• DATA SUPPLIED:
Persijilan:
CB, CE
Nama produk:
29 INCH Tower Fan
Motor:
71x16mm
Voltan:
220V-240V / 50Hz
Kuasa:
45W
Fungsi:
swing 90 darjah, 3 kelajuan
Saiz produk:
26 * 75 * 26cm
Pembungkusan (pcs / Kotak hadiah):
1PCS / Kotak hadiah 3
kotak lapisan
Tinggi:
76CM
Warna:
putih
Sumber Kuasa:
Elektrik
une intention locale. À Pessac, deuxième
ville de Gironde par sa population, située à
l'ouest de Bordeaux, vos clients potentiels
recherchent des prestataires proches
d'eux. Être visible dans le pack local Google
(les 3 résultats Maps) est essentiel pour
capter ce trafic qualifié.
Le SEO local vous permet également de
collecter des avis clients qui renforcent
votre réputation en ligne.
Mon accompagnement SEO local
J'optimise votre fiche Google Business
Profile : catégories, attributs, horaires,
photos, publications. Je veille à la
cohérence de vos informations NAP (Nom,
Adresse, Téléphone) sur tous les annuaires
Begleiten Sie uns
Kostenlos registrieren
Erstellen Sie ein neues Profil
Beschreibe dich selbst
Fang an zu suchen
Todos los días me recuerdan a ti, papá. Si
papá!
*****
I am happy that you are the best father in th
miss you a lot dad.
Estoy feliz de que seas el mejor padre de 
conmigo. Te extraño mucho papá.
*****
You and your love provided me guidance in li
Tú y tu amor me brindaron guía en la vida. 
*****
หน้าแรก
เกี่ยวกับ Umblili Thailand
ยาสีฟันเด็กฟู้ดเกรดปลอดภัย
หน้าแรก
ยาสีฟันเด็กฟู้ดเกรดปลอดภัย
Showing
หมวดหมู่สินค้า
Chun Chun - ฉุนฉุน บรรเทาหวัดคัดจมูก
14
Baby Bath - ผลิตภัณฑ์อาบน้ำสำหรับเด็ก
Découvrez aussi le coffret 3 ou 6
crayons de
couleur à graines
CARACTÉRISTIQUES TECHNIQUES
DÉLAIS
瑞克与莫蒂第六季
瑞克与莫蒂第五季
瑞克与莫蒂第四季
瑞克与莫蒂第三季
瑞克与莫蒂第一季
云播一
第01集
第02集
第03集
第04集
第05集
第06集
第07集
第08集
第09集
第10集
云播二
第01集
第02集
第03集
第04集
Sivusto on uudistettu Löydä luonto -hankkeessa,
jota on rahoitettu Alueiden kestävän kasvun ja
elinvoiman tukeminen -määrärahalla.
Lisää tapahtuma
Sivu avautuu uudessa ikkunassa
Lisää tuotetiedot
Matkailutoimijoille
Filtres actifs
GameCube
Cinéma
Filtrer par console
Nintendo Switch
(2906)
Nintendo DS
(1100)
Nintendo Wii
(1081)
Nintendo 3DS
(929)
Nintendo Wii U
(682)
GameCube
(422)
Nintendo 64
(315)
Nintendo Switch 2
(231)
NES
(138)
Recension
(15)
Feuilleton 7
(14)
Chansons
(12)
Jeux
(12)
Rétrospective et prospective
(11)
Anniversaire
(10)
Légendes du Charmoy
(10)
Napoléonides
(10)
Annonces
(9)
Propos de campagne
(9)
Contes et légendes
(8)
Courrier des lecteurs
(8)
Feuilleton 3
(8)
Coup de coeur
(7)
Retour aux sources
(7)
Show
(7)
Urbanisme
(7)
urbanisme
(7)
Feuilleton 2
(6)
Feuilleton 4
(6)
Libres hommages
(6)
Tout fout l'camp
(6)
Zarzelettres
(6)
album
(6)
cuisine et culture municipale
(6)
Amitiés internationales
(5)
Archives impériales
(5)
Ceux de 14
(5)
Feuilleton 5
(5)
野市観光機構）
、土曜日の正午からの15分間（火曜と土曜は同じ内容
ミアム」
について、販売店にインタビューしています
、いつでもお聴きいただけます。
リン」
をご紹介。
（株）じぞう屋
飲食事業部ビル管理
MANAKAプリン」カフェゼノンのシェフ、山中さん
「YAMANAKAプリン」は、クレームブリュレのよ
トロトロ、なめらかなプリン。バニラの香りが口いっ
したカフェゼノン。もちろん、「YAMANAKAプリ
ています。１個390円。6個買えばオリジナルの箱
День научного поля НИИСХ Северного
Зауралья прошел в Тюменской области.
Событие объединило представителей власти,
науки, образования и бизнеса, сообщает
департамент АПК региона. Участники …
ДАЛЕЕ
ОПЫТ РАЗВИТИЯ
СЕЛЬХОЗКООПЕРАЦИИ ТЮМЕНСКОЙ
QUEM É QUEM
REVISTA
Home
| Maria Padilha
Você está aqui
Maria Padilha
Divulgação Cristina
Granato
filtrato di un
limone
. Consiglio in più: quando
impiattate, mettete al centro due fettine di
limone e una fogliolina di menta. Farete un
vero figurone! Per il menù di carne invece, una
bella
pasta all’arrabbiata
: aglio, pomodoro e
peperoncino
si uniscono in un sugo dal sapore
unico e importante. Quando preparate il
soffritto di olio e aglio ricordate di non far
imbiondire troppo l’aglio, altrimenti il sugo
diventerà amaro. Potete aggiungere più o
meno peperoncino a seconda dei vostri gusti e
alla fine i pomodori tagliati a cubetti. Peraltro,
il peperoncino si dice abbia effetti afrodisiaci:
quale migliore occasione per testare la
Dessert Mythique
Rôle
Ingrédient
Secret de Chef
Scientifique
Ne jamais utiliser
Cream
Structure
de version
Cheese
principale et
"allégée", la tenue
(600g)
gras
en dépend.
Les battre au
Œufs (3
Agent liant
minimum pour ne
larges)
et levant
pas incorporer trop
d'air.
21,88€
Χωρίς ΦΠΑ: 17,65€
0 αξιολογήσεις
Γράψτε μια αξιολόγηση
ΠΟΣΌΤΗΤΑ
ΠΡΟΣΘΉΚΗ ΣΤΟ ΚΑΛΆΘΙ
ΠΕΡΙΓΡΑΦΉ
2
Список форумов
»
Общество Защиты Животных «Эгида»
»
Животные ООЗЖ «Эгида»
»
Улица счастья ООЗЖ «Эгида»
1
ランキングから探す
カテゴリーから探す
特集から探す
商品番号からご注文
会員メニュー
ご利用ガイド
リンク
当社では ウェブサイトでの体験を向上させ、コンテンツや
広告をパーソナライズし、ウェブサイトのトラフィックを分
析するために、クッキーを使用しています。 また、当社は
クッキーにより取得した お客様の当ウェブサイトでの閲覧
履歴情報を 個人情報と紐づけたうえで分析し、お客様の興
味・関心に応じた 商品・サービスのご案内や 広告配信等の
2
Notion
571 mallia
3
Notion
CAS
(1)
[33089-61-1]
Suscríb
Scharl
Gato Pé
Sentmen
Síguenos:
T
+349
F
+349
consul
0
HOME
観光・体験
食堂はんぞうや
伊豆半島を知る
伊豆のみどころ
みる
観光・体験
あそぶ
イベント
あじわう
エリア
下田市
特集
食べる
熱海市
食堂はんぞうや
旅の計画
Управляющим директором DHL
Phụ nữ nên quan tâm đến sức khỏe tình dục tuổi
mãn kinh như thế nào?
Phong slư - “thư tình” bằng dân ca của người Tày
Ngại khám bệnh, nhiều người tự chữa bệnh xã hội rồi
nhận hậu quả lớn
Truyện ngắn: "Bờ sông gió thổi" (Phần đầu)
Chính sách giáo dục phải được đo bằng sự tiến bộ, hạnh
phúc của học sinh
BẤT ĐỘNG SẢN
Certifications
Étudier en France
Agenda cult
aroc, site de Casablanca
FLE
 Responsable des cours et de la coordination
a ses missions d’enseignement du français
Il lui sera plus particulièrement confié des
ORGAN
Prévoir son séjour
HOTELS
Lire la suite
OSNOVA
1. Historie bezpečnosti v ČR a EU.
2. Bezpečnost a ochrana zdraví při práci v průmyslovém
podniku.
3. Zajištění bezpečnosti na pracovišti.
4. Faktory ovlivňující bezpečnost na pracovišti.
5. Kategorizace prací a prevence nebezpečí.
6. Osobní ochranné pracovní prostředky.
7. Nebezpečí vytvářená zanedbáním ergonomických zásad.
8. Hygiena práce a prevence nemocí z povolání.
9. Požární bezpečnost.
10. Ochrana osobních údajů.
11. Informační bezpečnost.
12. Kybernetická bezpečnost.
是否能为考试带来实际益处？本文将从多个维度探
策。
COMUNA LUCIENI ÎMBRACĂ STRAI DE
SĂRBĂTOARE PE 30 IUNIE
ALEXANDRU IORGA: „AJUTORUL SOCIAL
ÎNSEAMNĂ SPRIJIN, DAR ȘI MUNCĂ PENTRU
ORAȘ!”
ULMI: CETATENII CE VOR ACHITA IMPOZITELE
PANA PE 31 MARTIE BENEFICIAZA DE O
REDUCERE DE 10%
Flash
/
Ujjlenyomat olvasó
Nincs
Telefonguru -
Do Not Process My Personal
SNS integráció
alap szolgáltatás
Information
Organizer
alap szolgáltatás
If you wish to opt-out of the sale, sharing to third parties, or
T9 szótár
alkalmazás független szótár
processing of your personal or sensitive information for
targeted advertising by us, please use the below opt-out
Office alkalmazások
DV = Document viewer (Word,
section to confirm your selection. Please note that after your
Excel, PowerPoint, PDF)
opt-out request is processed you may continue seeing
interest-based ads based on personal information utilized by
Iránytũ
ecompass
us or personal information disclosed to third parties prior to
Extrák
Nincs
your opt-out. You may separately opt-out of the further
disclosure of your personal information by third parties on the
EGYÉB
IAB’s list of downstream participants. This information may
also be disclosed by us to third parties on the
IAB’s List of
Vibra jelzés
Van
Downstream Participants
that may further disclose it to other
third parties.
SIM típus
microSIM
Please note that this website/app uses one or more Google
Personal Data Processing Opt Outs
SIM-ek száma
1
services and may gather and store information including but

• WORK INSTRUCTIONS: Convert everything from the start of the lines down to and including the line that contains "ville de Gironde par sa population, située à" into a numbered list, leaving out any blank lines.

• EXERCISE SOLUTION:
1. Persijilan:
2. CB, CE
3. Nama produk:
4. 29 INCH Tower Fan
5. Motor:
6. 71x16mm
7. Voltan:
8. 220V-240V / 50Hz
9. Kuasa:
10. 45W
11. Fungsi:
12. swing 90 darjah, 3 kelajuan
13. Saiz produk:
14. 26 * 75 * 26cm
15. Pembungkusan (pcs / Kotak hadiah):
16. 1PCS / Kotak hadiah 3
17. kotak lapisan
18. Tinggi:
19. 76CM
20. Warna:
21. putih
22. Sumber Kuasa:
23. Elektrik
24. une intention locale. À Pessac, deuxième
25. ville de Gironde par sa population, située à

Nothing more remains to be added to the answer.